Corruption row threatens Brazil's economic reforms

Temer is staking his legacy on passage of the reforms, which center on changing the costly pension system to increase the retirement age to 65 for men and 62 for women from today's 60 for men and 55 for women.

Corruption row threatens Brazil's economic reforms

World Bulletin / News Desk

Efforts by Brazil's embattled government to push through unpopular austerity reforms face ever greater headwinds after the eruption of a corruption scandal weakening President Michel Temer.

Temer has rock-bottom public approval ratings but he has been able to rely on a friendly Congress since legislators impeached leftist president Dilma Rousseff last year, automatically raising Temer, her conservative vice president, to the top job.

Since the Supreme Court's decision last week to open corruption probes on some 100 politicians, including a third of Temer's cabinet and many of his allies in Congress, the president's position has deteriorated further.

He already faces widespread anger from voters over the austerity reforms, which also include liberalizing labor laws and an already-approved 20-year federal spending freeze.

Temer says market reforms are needed after more than a decade of leftist rule as the only way to lift Brazil from its worst recession in history.

But on Tuesday, angry police union members stormed the entrance of the lower house of Congress, scuffling with congressional police, to demand that police be allowed to retire earlier.
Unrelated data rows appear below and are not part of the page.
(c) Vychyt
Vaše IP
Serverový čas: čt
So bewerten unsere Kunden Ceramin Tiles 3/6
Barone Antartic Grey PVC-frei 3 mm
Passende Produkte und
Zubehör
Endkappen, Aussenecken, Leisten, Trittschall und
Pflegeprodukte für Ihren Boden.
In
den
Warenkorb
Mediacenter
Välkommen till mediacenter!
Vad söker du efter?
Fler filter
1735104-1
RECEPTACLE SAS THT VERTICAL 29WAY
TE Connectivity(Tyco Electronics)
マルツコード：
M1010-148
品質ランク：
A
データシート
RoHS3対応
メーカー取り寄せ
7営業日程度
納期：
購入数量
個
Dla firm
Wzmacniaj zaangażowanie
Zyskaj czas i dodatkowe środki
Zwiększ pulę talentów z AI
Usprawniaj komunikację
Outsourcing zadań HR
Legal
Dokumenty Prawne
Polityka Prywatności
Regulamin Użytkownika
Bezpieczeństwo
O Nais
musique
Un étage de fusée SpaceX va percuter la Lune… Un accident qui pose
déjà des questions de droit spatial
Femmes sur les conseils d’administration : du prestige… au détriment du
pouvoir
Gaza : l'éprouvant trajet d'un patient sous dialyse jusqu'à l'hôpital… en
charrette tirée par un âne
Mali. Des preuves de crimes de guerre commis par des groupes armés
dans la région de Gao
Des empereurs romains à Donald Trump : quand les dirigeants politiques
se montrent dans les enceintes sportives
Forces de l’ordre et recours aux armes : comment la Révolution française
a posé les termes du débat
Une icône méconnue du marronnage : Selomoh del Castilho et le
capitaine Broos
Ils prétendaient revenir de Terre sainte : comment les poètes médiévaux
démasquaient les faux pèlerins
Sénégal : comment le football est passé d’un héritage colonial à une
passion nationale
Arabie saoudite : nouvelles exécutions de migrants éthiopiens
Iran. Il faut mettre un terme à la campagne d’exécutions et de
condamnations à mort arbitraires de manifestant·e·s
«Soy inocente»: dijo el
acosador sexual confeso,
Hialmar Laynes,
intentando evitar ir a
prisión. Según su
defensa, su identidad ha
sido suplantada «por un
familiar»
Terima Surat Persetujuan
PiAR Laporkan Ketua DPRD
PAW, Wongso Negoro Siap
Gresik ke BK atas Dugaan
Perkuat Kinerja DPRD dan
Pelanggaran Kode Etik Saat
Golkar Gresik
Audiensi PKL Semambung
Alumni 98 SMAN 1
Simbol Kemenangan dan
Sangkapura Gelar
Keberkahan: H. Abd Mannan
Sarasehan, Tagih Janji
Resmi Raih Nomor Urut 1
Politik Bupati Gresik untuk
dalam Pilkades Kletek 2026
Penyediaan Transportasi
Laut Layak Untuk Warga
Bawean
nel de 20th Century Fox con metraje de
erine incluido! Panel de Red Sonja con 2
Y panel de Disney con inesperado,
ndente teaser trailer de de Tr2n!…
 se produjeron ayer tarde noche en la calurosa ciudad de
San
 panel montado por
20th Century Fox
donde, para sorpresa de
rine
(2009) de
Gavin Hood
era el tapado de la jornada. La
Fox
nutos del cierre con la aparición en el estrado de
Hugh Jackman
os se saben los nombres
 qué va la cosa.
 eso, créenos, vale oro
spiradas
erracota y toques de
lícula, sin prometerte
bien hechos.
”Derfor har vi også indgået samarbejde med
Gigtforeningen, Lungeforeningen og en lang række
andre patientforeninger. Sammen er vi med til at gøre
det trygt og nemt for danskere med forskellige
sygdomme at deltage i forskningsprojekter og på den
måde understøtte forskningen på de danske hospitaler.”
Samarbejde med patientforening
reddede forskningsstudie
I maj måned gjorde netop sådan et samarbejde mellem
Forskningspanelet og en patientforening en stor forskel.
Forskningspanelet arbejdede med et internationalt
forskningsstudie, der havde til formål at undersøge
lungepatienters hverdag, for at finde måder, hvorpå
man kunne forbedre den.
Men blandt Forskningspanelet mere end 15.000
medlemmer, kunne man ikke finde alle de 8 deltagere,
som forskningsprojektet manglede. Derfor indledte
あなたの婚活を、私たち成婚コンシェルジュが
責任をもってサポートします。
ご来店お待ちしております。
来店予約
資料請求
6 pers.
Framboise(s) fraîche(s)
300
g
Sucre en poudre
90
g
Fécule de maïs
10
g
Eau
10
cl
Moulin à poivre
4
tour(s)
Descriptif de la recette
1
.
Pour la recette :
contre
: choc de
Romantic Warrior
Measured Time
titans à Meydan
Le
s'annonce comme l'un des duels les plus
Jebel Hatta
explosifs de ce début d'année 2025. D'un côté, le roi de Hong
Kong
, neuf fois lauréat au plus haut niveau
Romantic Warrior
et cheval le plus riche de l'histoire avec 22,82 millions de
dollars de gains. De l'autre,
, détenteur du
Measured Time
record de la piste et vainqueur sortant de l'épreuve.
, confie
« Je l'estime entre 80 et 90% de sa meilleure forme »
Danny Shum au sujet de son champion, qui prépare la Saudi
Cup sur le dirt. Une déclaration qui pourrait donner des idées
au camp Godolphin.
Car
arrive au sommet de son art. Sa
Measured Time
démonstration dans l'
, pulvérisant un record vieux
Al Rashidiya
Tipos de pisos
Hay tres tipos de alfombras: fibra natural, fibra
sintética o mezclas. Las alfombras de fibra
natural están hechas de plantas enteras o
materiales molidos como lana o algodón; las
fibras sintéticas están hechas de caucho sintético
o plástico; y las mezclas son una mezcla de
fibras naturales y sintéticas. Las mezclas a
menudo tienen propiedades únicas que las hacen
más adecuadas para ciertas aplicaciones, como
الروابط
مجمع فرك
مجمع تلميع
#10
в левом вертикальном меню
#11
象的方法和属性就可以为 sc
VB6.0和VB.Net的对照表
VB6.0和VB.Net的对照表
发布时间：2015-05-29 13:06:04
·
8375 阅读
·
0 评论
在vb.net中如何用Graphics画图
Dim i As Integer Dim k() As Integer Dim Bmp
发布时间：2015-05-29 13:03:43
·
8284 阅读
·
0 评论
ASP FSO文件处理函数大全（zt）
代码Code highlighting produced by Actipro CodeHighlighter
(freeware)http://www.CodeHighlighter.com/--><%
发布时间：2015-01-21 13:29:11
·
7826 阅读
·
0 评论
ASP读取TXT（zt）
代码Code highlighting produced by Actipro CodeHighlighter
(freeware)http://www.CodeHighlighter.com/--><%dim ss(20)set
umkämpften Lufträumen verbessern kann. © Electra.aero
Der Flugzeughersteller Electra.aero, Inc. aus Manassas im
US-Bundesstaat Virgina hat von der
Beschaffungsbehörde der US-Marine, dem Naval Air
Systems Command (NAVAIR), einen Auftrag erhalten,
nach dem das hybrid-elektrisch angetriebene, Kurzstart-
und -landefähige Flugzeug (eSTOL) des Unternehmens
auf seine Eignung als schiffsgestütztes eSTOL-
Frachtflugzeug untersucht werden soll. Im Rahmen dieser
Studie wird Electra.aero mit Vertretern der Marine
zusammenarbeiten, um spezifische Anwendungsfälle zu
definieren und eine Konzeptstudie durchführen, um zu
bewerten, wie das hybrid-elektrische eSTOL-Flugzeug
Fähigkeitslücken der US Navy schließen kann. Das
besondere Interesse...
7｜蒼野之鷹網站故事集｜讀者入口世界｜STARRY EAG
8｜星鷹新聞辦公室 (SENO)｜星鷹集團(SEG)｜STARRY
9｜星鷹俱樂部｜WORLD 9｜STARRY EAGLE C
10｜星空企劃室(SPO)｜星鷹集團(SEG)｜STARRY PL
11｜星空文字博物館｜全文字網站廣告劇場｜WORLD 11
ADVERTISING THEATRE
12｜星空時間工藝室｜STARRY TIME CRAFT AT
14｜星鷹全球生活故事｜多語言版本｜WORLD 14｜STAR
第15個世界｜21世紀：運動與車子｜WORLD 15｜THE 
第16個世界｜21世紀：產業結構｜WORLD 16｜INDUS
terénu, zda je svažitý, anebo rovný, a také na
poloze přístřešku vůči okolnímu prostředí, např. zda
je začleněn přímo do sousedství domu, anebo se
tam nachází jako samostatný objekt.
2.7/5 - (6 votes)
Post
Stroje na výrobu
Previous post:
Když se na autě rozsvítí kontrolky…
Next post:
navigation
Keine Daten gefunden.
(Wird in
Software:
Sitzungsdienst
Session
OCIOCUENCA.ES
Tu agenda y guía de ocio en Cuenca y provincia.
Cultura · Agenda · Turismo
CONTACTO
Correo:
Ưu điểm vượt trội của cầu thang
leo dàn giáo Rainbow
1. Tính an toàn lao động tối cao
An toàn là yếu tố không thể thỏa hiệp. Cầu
Pressure is also coming from legislators themselves.

In a rare show of defiance to Temer, the lower house on Tuesday refused to fast-track the labor-law reforms. It then reversed this decision Wednesday after a rowdy debate marked by the kind of insults and shouting matches common last year during Rousseff's impeachment.

"Brazilian society has not bought into these reforms," said Sylvio Costa, founder of the political news website Congreso em Foco.